On page 54 of the book "Basic Stochastic Processes" of Brzezniak and Zastawniak, author proposes this example:
A coin is tossed repeatdely and you win or lose 1 pound depending on which way it lands. You start with 5 pounds and you will play until you have no money or if you have 10 pounds. If $X_{n}$ is the amount of money at $n$ toss, then the time when the game stops is: $$\tau = min\{n: X_{n} = 0, X_{n} = 10 \}$$
Prove $\tau$ is a stopping time.
Author gives the following solution: $X_{n}$ is adapted to the filtration $F_{n} = \sigma(X_{1}, X_{2}, ... X_{n})$ and $\tau$ is n stopping time because: $$\{\tau = n\} = \{0<X_{1}<10\} \cap \{0<X_{2}<10\} ... \cap \{0<X_{n-1}<10\} \cap \{X_{n} = 0\} \cap \{X_{n} = 10 \} \in F_n$$
What I don't understand is why the proof isn't like this: $$\{\tau = n\} = \{0<X_{1}<10\} \cup \{0<X_{2}<10\} ... \cup \{0<X_{n-1}<10\} \cap \{X_{n} = 0\} \cap \{X_{n} = 10 \} \in F_n$$
Because it will include all the times when I didn't have 10 or 0 pounds. $F_{n}$ is closed under intersections and unions, so my proposed solution will prove $\tau$ is a stopping time too.

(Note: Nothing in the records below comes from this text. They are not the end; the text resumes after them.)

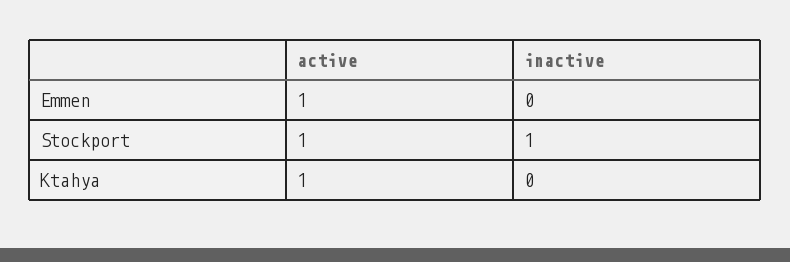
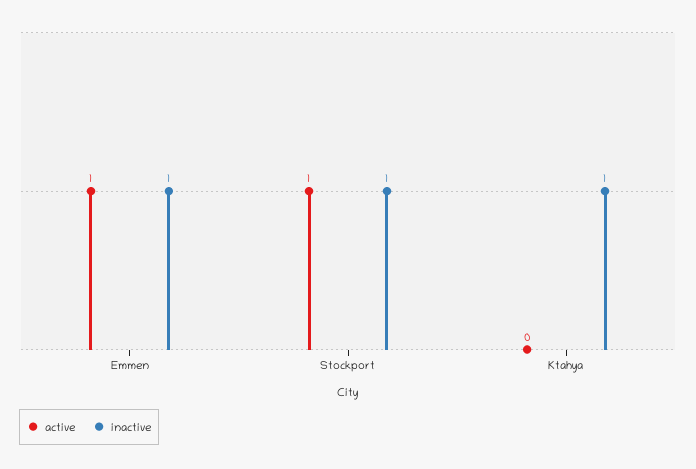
inactive, Emmen: 0 -> 1
active, Ktahya: 1 -> 0
inactive, Ktahya: 0 -> 1

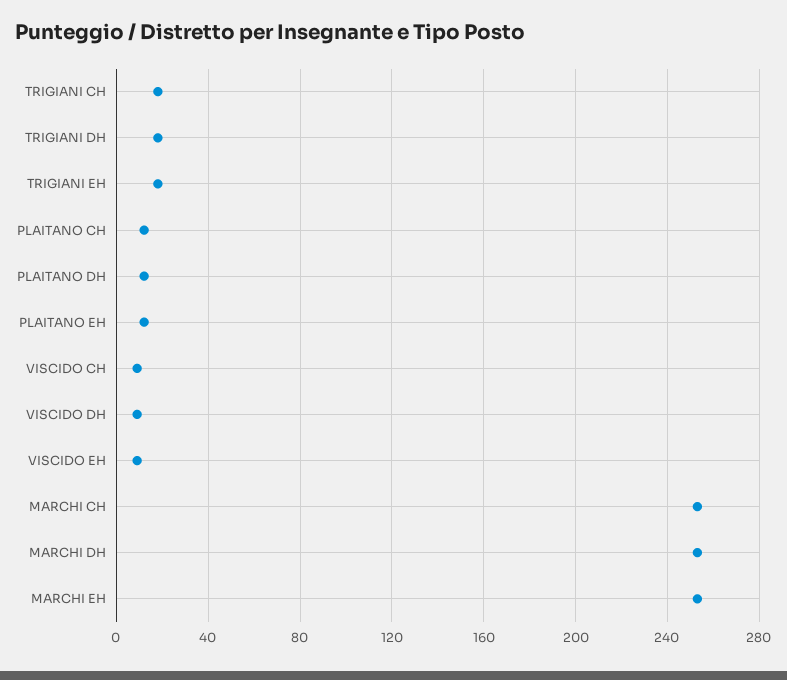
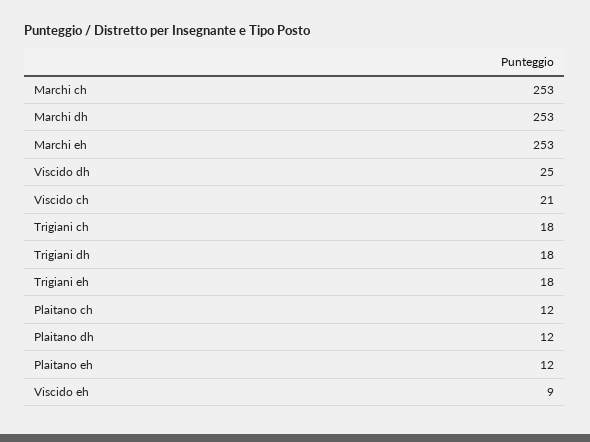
VISCIDO CH: 10 -> 21
VISCIDO DH: 10 -> 25

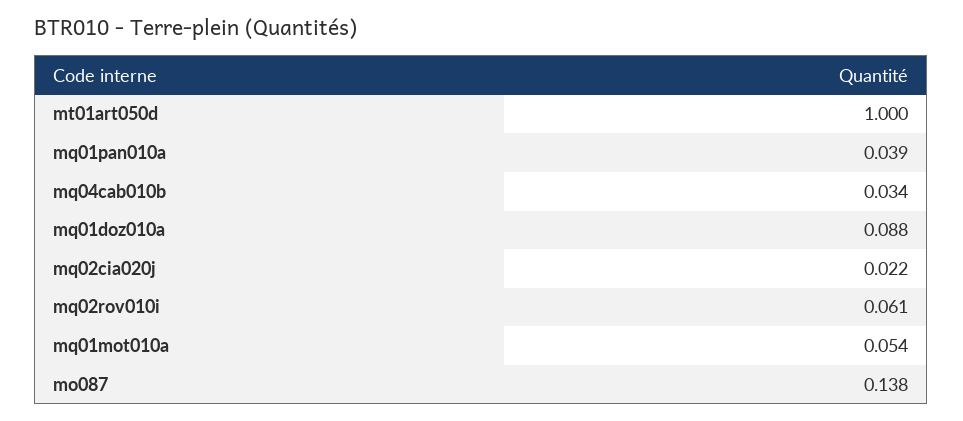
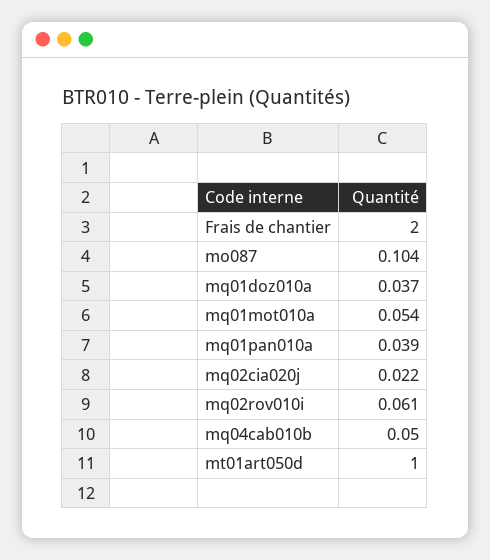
mq04cab010b: 0.034 -> 0.05
mq01doz010a: 0.088 -> 0.037
mo087: 0.138 -> 0.104
Frais de chantier: none -> 2

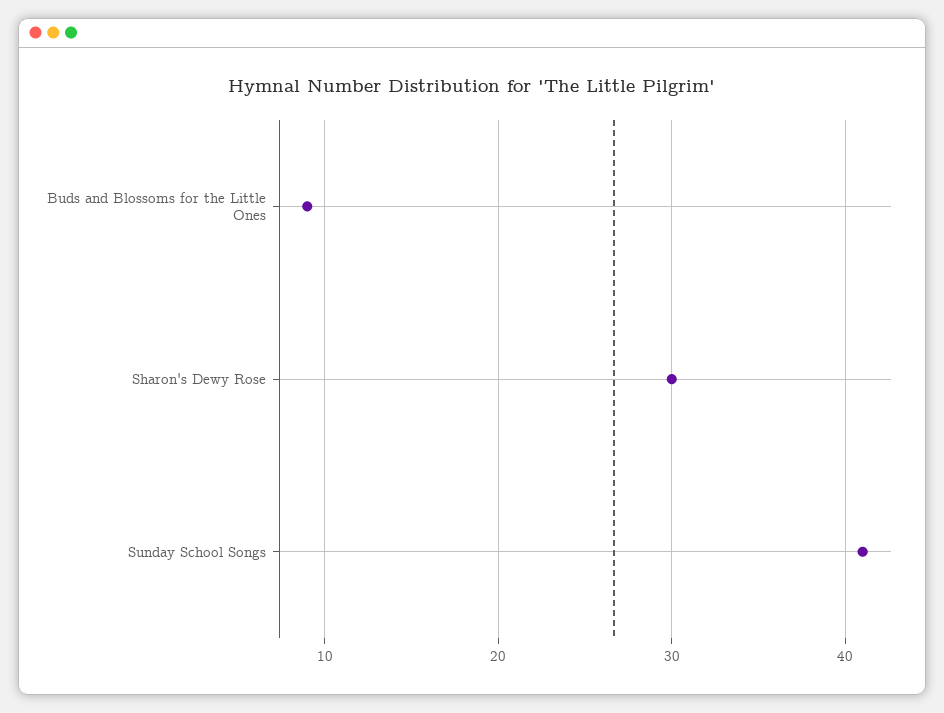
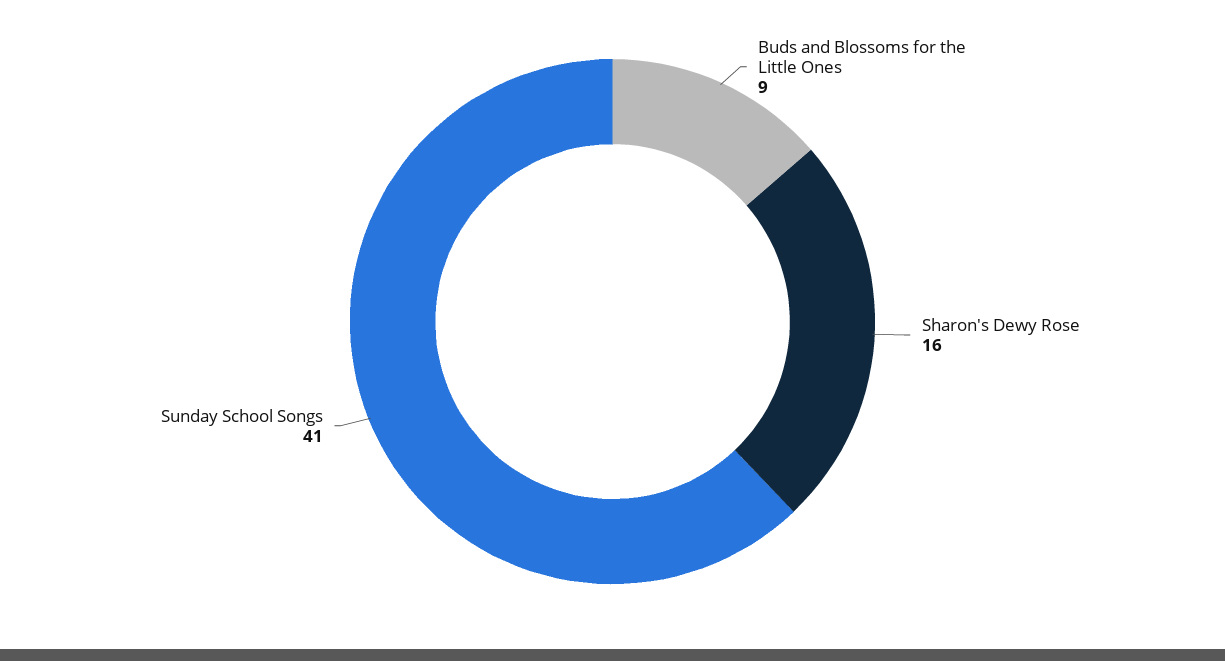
Sharon's Dewy Rose: 30 -> 16

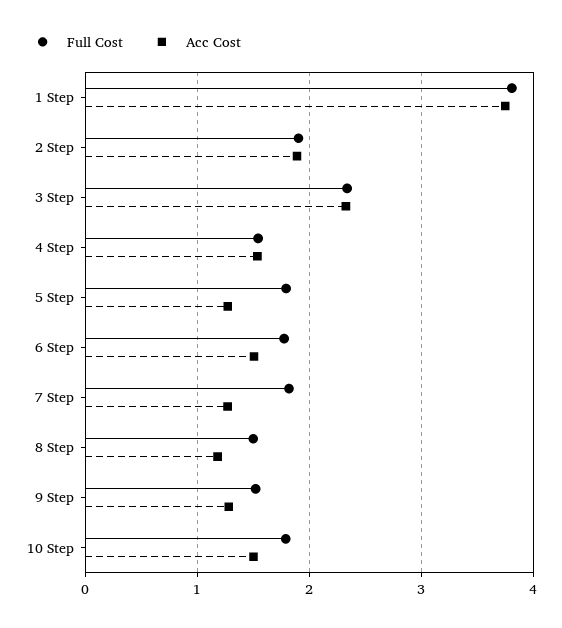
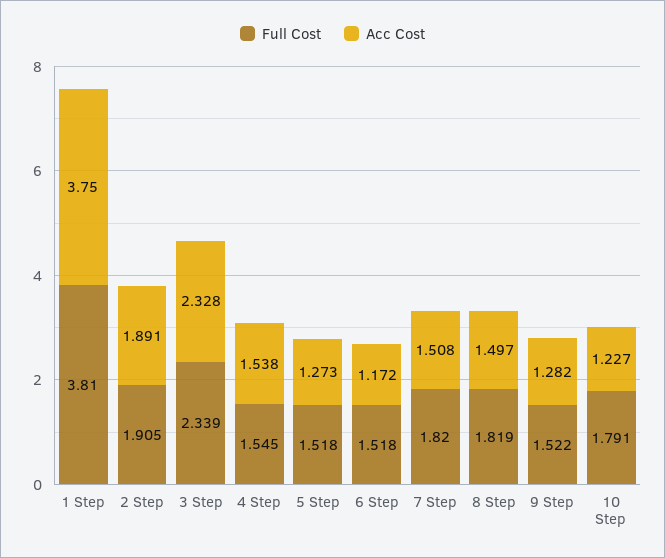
Full Cost, 5 Step: 1.8 -> 1.518
Full Cost, 6 Step: 1.8 -> 1.518
Acc Cost, 6 Step: 1.5 -> 1.172
Acc Cost, 7 Step: 1.3 -> 1.508
Full Cost, 8 Step: 1.5 -> 1.819
Acc Cost, 8 Step: 1.2 -> 1.497
Acc Cost, 10 Step: 1.5 -> 1.227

With probability $1$ the process reaches one of the stop states. That is a fact about random walks that has nothing to do with filtrations.
Intersections are used in the logical formula because to stop at time $= n$ the process should not stop at time $1$ AND not stop at time $2$ AND not stop at .... time $n-1$. The purpose of the formula is to show that stopping at time $\leq t$ depends only on information in the filtration at indices $\leq t$.